#### Data for processing

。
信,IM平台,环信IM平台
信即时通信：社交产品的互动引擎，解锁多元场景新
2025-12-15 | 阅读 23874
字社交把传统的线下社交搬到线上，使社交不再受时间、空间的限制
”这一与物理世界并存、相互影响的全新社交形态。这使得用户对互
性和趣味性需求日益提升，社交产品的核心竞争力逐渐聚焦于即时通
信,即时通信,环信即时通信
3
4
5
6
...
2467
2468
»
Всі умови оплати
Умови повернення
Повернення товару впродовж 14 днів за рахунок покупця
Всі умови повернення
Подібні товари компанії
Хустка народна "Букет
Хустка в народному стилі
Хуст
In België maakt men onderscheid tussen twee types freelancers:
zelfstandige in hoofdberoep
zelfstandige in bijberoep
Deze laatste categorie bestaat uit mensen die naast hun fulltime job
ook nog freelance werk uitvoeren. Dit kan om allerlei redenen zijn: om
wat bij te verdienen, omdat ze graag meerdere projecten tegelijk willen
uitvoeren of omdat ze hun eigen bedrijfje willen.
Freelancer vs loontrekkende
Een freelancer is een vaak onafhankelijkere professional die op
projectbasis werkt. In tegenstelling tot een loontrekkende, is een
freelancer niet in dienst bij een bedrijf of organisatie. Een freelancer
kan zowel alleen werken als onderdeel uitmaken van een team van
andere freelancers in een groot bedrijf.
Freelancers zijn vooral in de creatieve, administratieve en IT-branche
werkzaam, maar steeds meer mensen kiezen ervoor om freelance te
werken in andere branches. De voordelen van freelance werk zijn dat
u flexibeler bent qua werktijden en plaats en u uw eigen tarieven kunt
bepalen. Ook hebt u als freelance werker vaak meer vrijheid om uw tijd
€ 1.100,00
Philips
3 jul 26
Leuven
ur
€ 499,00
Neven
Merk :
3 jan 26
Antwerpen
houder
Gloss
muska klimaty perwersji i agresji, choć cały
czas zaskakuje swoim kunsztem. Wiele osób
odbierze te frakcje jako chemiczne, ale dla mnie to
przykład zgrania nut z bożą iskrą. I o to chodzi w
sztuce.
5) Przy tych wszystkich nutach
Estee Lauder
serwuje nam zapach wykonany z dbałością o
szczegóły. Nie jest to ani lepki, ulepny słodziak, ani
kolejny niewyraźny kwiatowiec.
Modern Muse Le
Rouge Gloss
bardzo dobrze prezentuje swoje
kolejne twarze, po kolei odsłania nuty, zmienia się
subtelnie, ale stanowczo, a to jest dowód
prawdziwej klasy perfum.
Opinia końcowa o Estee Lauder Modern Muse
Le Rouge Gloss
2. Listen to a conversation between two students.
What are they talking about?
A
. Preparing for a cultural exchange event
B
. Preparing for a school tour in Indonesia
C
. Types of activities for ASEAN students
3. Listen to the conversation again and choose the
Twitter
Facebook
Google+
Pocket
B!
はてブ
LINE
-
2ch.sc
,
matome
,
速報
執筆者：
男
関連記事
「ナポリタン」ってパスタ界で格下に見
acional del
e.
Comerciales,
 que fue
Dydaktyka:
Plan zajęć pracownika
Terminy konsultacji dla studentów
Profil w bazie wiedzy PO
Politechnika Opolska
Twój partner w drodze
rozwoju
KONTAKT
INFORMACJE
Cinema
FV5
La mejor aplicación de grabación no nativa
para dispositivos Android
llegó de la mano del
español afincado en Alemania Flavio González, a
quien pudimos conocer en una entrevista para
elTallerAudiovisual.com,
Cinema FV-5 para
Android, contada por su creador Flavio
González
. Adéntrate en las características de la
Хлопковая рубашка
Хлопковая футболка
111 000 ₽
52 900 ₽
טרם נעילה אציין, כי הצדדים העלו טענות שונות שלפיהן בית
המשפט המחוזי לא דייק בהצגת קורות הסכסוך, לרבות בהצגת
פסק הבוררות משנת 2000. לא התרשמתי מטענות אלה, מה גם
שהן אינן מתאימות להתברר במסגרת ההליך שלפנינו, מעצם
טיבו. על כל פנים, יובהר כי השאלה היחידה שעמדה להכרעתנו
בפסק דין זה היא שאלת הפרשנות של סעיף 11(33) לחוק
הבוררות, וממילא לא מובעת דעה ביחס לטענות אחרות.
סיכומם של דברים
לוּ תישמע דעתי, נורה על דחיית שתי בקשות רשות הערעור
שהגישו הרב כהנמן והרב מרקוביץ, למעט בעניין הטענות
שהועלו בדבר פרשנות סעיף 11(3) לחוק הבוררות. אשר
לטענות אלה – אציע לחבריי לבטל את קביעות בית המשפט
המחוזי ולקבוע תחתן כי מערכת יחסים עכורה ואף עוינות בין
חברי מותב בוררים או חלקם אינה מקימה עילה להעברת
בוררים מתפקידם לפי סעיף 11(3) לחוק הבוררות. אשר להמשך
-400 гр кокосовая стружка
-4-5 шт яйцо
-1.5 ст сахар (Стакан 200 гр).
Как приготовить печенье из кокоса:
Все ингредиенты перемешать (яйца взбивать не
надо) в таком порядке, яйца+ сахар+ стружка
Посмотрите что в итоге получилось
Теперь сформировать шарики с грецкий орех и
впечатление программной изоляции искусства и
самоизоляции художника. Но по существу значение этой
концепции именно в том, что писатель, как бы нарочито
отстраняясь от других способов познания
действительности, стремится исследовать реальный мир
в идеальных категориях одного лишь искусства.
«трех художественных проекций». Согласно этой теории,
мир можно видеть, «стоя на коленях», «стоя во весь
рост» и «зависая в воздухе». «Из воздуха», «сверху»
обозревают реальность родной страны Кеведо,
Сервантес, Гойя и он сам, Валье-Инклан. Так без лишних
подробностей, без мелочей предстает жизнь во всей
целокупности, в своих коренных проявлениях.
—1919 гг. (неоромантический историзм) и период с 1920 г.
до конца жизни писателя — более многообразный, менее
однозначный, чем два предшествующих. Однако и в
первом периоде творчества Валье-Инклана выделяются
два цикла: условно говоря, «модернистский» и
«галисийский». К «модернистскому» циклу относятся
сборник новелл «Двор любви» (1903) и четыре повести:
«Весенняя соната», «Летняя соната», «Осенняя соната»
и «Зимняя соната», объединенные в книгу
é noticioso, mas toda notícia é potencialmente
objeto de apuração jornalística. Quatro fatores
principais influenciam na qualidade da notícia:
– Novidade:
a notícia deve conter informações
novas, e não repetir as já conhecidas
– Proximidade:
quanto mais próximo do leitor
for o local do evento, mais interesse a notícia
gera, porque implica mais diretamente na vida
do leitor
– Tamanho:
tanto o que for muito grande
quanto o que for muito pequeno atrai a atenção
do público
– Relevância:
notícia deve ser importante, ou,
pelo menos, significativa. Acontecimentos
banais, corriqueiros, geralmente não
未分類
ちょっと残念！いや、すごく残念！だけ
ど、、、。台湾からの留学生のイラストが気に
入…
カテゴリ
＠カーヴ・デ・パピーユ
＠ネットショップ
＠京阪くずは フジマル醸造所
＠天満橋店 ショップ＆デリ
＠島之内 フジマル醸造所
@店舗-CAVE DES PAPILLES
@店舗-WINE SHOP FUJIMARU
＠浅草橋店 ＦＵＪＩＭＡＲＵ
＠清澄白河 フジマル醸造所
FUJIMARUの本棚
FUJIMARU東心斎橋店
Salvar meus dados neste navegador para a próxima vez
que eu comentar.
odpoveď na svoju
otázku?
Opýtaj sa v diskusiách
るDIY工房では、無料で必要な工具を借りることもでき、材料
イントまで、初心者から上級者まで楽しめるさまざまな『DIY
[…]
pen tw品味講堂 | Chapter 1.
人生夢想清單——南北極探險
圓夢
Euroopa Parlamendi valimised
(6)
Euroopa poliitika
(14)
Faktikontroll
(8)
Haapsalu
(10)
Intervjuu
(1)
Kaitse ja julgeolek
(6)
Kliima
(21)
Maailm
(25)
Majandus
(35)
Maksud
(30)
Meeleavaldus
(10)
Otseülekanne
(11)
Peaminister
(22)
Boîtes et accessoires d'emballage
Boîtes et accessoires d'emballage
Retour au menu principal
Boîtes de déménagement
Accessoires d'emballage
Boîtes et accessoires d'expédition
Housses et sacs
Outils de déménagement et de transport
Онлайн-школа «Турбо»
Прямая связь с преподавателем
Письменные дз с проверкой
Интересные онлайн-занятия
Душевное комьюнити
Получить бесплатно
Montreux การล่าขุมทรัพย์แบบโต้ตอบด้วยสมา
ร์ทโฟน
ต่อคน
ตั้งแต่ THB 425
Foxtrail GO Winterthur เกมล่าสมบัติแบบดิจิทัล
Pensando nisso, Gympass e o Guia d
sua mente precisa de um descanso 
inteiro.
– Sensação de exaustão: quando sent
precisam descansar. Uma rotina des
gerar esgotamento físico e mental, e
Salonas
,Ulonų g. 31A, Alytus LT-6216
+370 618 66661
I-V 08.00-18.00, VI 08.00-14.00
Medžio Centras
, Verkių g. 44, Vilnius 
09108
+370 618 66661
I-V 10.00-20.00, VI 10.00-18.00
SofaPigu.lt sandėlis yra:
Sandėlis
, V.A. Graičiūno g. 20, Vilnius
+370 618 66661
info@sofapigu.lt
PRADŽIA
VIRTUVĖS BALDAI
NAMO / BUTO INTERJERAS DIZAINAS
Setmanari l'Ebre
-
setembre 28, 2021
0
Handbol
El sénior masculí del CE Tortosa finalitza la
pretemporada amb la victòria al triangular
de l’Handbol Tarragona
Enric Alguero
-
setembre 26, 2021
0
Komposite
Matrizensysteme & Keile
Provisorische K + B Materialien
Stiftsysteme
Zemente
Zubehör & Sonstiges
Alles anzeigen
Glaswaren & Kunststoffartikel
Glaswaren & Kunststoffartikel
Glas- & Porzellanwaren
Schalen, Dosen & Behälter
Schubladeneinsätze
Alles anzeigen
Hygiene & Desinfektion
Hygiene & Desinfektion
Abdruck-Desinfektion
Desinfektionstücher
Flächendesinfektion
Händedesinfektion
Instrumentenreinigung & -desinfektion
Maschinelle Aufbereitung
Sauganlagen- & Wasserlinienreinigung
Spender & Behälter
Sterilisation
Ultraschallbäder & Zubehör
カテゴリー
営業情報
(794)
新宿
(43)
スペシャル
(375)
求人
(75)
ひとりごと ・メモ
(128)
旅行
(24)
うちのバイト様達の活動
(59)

########

## [To do]
Transcribe the data above from its very first line through the line containing "freelancer niet in", with both of those lines included.

## [Answer to this exercise]
。
信,IM平台,环信IM平台
信即时通信：社交产品的互动引擎，解锁多元场景新
2025-12-15 | 阅读 23874
字社交把传统的线下社交搬到线上，使社交不再受时间、空间的限制
”这一与物理世界并存、相互影响的全新社交形态。这使得用户对互
性和趣味性需求日益提升，社交产品的核心竞争力逐渐聚焦于即时通
信,即时通信,环信即时通信
3
4
5
6
...
2467
2468
»
Всі умови оплати
Умови повернення
Повернення товару впродовж 14 днів за рахунок покупця
Всі умови повернення
Подібні товари компанії
Хустка народна "Букет
Хустка в народному стилі
Хуст
In België maakt men onderscheid tussen twee types freelancers:
zelfstandige in hoofdberoep
zelfstandige in bijberoep
Deze laatste categorie bestaat uit mensen die naast hun fulltime job
ook nog freelance werk uitvoeren. Dit kan om allerlei redenen zijn: om
wat bij te verdienen, omdat ze graag meerdere projecten tegelijk willen
uitvoeren of omdat ze hun eigen bedrijfje willen.
Freelancer vs loontrekkende
Een freelancer is een vaak onafhankelijkere professional die op
projectbasis werkt. In tegenstelling tot een loontrekkende, is een
freelancer niet in dienst bij een bedrijf of organisatie. Een freelancer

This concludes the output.